運命の5月23日が過ぎた。誕生日よりもお正月よりもクリスマスよりも開院記念日よりも...何よりも忘れられない、忘れてはならないこの日。  そうです。甲状腺癌の手術をし、克服した、手術記念日なのです。そして、今年が、ぴったり丸10年。記念すべき日なのです。

癌は五年間の生きる率:五年生存率を一つの目安にするけれど、甲状腺癌は進行が遅く、十年生存率を目安にする。  そんなこの日をようやく迎え、当時を思うと奇跡のよう。

執刀してくれた小山教授を筆頭に外科チームのみんなに感謝。そして、支えてくれた家族に感謝。亡くなった親父や歳とったおふくろに感謝。
親父を何一つ超えていないけれど、癌を克服して元気精一杯に生きていることだけは、唯一の親父越えかな?  天国の親父も喜んでくれているだろう。

癌のお蔭で、本当に自分は変わった。何やっても後悔しなくなった。楽しいこと、やりたいことを来る日も来る日も120%でやって、何一つ考え直さない。周りのことなど気にしない。自分に正直に、そして真っ直ぐ生きる。手抜きはしない...

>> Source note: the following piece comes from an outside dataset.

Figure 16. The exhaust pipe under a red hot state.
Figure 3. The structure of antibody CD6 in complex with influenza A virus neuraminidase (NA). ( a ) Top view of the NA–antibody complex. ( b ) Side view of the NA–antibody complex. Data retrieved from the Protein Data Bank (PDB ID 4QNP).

死を考えさせられた28歳。あの時のことを考えたら、全く立ち止まっちゃいられない。いつエンジン切れになっても後悔しないように、先頭集団のトップを走るように全力疾走。やりたいことを残して・セーブして生きても、できなくなったら後悔しちゃうしね。

生まれ変わった11年目の自分。癌よバイバイ。
そして自分は微力ながら、癌の患者さんに今の自分と同じ喜びを与えられるように、これからも精一杯勉強して、診療します。